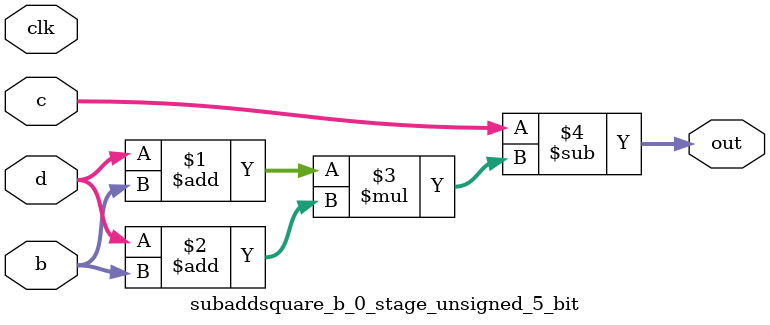
<source format=sv>
(* use_dsp = "yes" *) module subaddsquare_b_0_stage_unsigned_5_bit(
	input  [4:0] b,
	input  [4:0] c,
	input  [4:0] d,
	output [4:0] out,
	input clk);

	assign out = c - ((d + b) * (d + b));
endmodule

</source>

**REQUEST:** Please return all lines above in which the string "input" is found.

**OUTPUT:**
	input  [4:0] b,
	input  [4:0] c,
	input  [4:0] d,
	input clk);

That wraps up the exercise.